YOUR GOAL
Without the images, write out the entries word for word.

Content starts

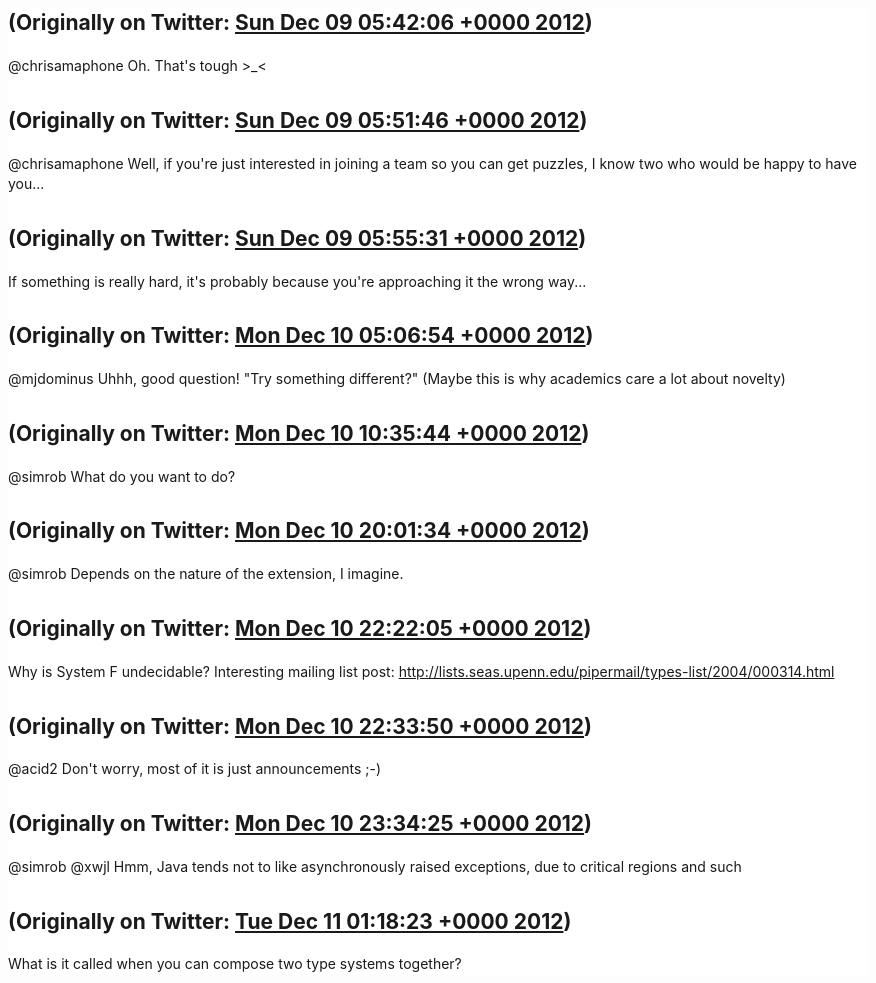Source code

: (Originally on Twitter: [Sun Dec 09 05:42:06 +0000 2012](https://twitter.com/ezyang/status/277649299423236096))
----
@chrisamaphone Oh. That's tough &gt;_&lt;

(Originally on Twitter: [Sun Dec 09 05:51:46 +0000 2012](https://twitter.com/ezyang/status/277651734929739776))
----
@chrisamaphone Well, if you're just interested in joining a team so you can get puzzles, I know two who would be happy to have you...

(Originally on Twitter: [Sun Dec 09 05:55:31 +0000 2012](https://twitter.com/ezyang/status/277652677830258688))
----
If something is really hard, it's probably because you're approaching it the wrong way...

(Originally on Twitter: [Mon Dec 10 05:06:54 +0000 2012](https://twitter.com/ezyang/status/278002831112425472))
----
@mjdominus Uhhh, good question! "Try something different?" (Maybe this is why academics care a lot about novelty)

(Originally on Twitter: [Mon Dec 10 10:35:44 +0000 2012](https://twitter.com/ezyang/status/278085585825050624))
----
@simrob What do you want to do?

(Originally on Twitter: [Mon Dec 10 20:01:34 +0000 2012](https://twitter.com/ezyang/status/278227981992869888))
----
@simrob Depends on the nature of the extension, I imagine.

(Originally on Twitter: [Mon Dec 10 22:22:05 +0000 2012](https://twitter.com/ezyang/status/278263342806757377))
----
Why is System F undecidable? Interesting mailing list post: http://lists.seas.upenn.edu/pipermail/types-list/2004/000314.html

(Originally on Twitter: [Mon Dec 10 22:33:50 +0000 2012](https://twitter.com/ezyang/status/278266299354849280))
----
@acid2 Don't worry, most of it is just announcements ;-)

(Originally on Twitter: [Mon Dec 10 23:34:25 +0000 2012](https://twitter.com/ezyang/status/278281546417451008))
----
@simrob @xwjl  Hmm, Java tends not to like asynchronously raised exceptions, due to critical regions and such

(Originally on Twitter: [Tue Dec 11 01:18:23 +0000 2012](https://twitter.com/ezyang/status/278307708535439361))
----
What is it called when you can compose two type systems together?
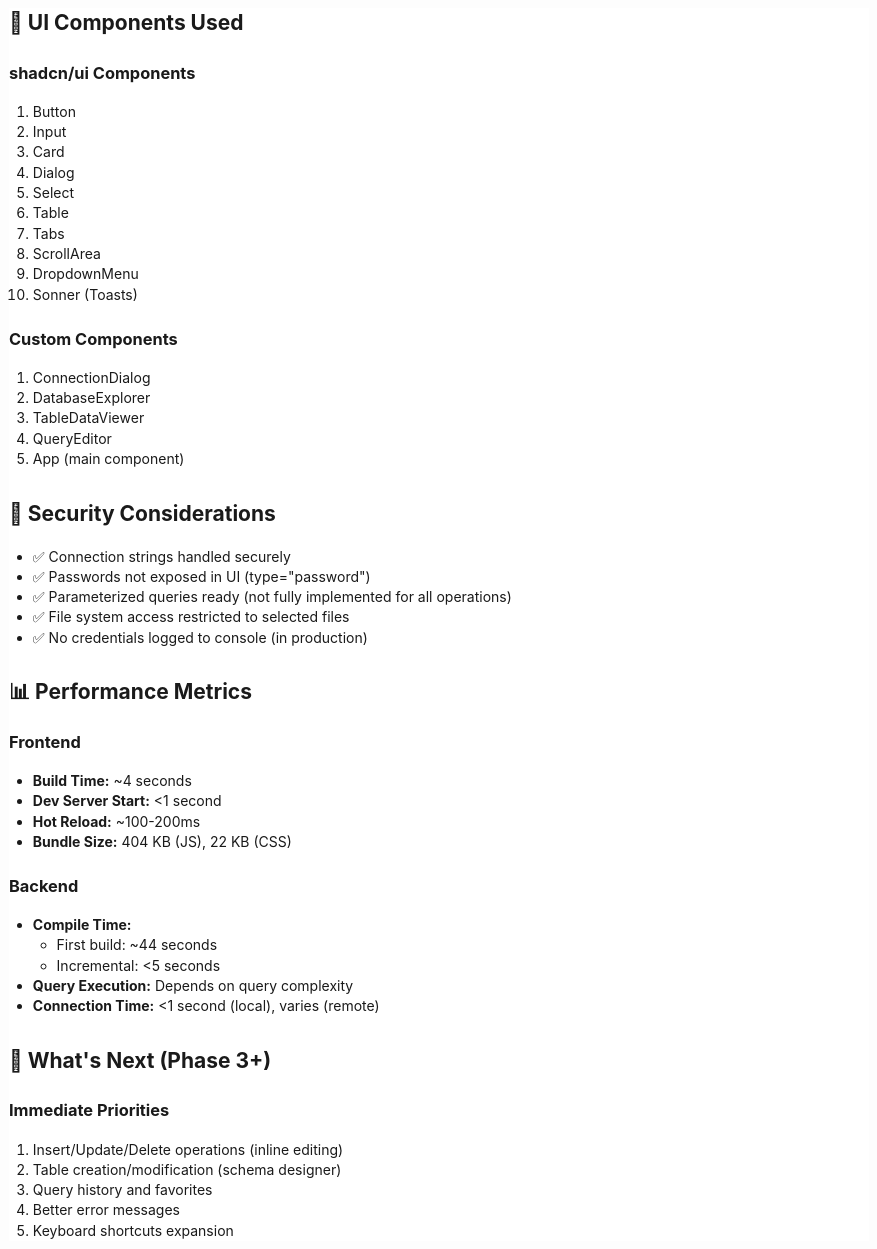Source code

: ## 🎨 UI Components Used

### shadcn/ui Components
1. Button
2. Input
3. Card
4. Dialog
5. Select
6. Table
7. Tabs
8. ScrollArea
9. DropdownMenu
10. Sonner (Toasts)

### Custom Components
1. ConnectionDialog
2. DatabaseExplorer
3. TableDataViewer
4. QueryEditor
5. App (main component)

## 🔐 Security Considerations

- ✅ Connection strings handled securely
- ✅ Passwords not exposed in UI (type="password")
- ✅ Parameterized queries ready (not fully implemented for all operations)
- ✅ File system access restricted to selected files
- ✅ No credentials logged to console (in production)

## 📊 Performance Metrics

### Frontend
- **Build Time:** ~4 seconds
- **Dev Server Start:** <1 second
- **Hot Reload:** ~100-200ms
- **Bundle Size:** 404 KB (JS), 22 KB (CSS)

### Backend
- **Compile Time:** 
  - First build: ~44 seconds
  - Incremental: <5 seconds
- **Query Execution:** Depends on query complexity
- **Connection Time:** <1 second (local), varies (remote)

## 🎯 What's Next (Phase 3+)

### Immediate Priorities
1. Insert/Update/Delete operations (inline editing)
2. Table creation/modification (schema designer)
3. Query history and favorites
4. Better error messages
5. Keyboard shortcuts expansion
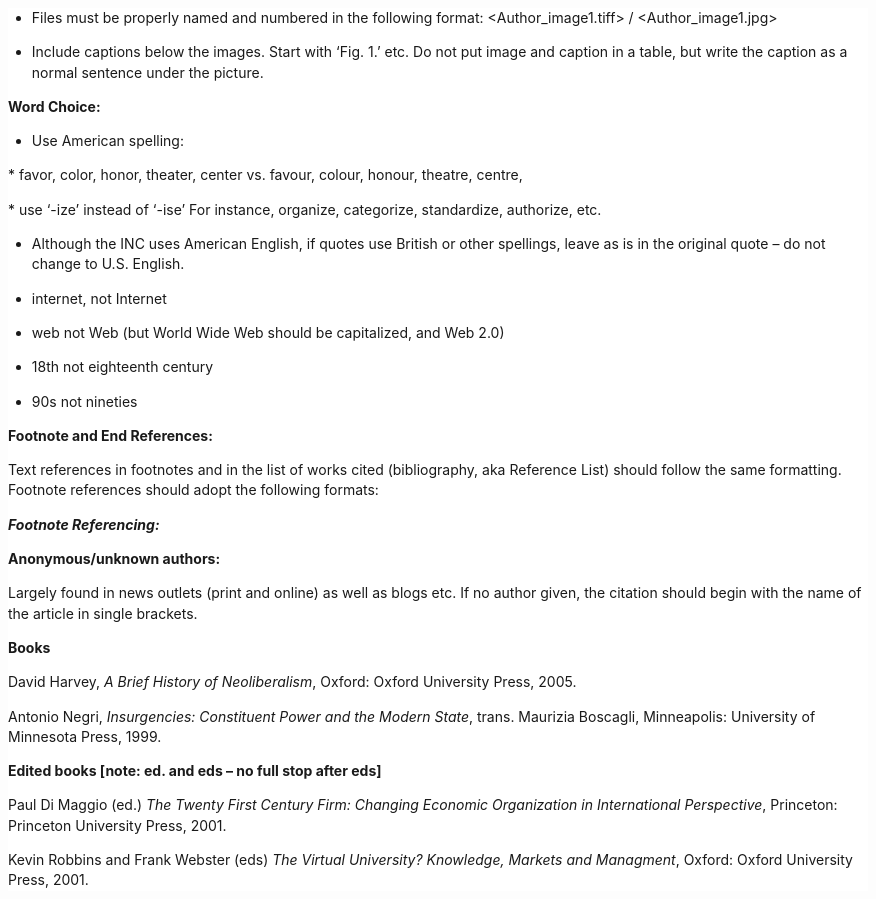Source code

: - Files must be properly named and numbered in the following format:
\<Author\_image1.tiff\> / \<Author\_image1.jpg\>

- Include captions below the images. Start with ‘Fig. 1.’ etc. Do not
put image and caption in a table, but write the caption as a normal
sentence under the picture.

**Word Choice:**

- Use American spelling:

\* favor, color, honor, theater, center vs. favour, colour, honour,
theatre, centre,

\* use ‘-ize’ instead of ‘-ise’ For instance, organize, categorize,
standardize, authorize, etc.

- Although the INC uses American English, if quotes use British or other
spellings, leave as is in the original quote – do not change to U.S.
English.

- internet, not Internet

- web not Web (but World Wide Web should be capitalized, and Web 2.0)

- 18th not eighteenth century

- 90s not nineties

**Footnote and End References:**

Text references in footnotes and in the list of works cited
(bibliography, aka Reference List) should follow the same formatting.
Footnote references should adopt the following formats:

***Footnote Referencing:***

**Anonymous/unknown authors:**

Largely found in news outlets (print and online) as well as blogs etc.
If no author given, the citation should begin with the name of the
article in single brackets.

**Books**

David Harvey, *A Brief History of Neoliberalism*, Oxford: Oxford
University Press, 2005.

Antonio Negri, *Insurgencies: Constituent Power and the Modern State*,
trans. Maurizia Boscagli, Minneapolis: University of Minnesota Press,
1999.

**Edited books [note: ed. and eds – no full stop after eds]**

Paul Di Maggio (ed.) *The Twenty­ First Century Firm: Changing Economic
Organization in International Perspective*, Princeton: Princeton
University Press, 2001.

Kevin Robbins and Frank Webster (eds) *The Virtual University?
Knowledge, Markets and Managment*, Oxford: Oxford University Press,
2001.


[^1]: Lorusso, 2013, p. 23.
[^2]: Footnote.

Content ends

ANSWER TO THIS TASK
Source code

: (Originally on Twitter: [Sun Dec 09 05:42:06 +0000 2012](https://twitter.com/ezyang/status/277649299423236096))
----
@chrisamaphone Oh. That's tough &gt;_&lt;

(Originally on Twitter: [Sun Dec 09 05:51:46 +0000 2012](https://twitter.com/ezyang/status/277651734929739776))
----
@chrisamaphone Well, if you're just interested in joining a team so you can get puzzles, I know two who would be happy to have you...

(Originally on Twitter: [Sun Dec 09 05:55:31 +0000 2012](https://twitter.com/ezyang/status/277652677830258688))
----
If something is really hard, it's probably because you're approaching it the wrong way...

(Originally on Twitter: [Mon Dec 10 05:06:54 +0000 2012](https://twitter.com/ezyang/status/278002831112425472))
----
@mjdominus Uhhh, good question! "Try something different?" (Maybe this is why academics care a lot about novelty)

(Originally on Twitter: [Mon Dec 10 10:35:44 +0000 2012](https://twitter.com/ezyang/status/278085585825050624))
----
@simrob What do you want to do?

(Originally on Twitter: [Mon Dec 10 20:01:34 +0000 2012](https://twitter.com/ezyang/status/278227981992869888))
----
@simrob Depends on the nature of the extension, I imagine.

(Originally on Twitter: [Mon Dec 10 22:22:05 +0000 2012](https://twitter.com/ezyang/status/278263342806757377))
----
Why is System F undecidable? Interesting mailing list post: http://lists.seas.upenn.edu/pipermail/types-list/2004/000314.html

(Originally on Twitter: [Mon Dec 10 22:33:50 +0000 2012](https://twitter.com/ezyang/status/278266299354849280))
----
@acid2 Don't worry, most of it is just announcements ;-)

(Originally on Twitter: [Mon Dec 10 23:34:25 +0000 2012](https://twitter.com/ezyang/status/278281546417451008))
----
@simrob @xwjl  Hmm, Java tends not to like asynchronously raised exceptions, due to critical regions and such

(Originally on Twitter: [Tue Dec 11 01:18:23 +0000 2012](https://twitter.com/ezyang/status/278307708535439361))
----
What is it called when you can compose two type systems together?
Source code

: ## 🎨 UI Components Used

### shadcn/ui Components
1. Button
2. Input
3. Card
4. Dialog
5. Select
6. Table
7. Tabs
8. ScrollArea
9. DropdownMenu
10. Sonner (Toasts)

### Custom Components
1. ConnectionDialog
2. DatabaseExplorer
3. TableDataViewer
4. QueryEditor
5. App (main component)

## 🔐 Security Considerations

- ✅ Connection strings handled securely
- ✅ Passwords not exposed in UI (type="password")
- ✅ Parameterized queries ready (not fully implemented for all operations)
- ✅ File system access restricted to selected files
- ✅ No credentials logged to console (in production)

## 📊 Performance Metrics

### Frontend
- **Build Time:** ~4 seconds
- **Dev Server Start:** <1 second
- **Hot Reload:** ~100-200ms
- **Bundle Size:** 404 KB (JS), 22 KB (CSS)

### Backend
- **Compile Time:** 
  - First build: ~44 seconds
  - Incremental: <5 seconds
- **Query Execution:** Depends on query complexity
- **Connection Time:** <1 second (local), varies (remote)

## 🎯 What's Next (Phase 3+)

### Immediate Priorities
1. Insert/Update/Delete operations (inline editing)
2. Table creation/modification (schema designer)
3. Query history and favorites
4. Better error messages
5. Keyboard shortcuts expansion
Source code

: - Files must be properly named and numbered in the following format:
\<Author\_image1.tiff\> / \<Author\_image1.jpg\>

- Include captions below the images. Start with ‘Fig. 1.’ etc. Do not
put image and caption in a table, but write the caption as a normal
sentence under the picture.

**Word Choice:**

- Use American spelling:

\* favor, color, honor, theater, center vs. favour, colour, honour,
theatre, centre,

\* use ‘-ize’ instead of ‘-ise’ For instance, organize, categorize,
standardize, authorize, etc.

- Although the INC uses American English, if quotes use British or other
spellings, leave as is in the original quote – do not change to U.S.
English.

- internet, not Internet

- web not Web (but World Wide Web should be capitalized, and Web 2.0)

- 18th not eighteenth century

- 90s not nineties

**Footnote and End References:**

Text references in footnotes and in the list of works cited
(bibliography, aka Reference List) should follow the same formatting.
Footnote references should adopt the following formats:

***Footnote Referencing:***

**Anonymous/unknown authors:**

Largely found in news outlets (print and online) as well as blogs etc.
If no author given, the citation should begin with the name of the
article in single brackets.

**Books**

David Harvey, *A Brief History of Neoliberalism*, Oxford: Oxford
University Press, 2005.

Antonio Negri, *Insurgencies: Constituent Power and the Modern State*,
trans. Maurizia Boscagli, Minneapolis: University of Minnesota Press,
1999.

**Edited books [note: ed. and eds – no full stop after eds]**

Paul Di Maggio (ed.) *The Twenty­ First Century Firm: Changing Economic
Organization in International Perspective*, Princeton: Princeton
University Press, 2001.

Kevin Robbins and Frank Webster (eds) *The Virtual University?
Knowledge, Markets and Managment*, Oxford: Oxford University Press,
2001.


[^1]: Lorusso, 2013, p. 23.
[^2]: Footnote.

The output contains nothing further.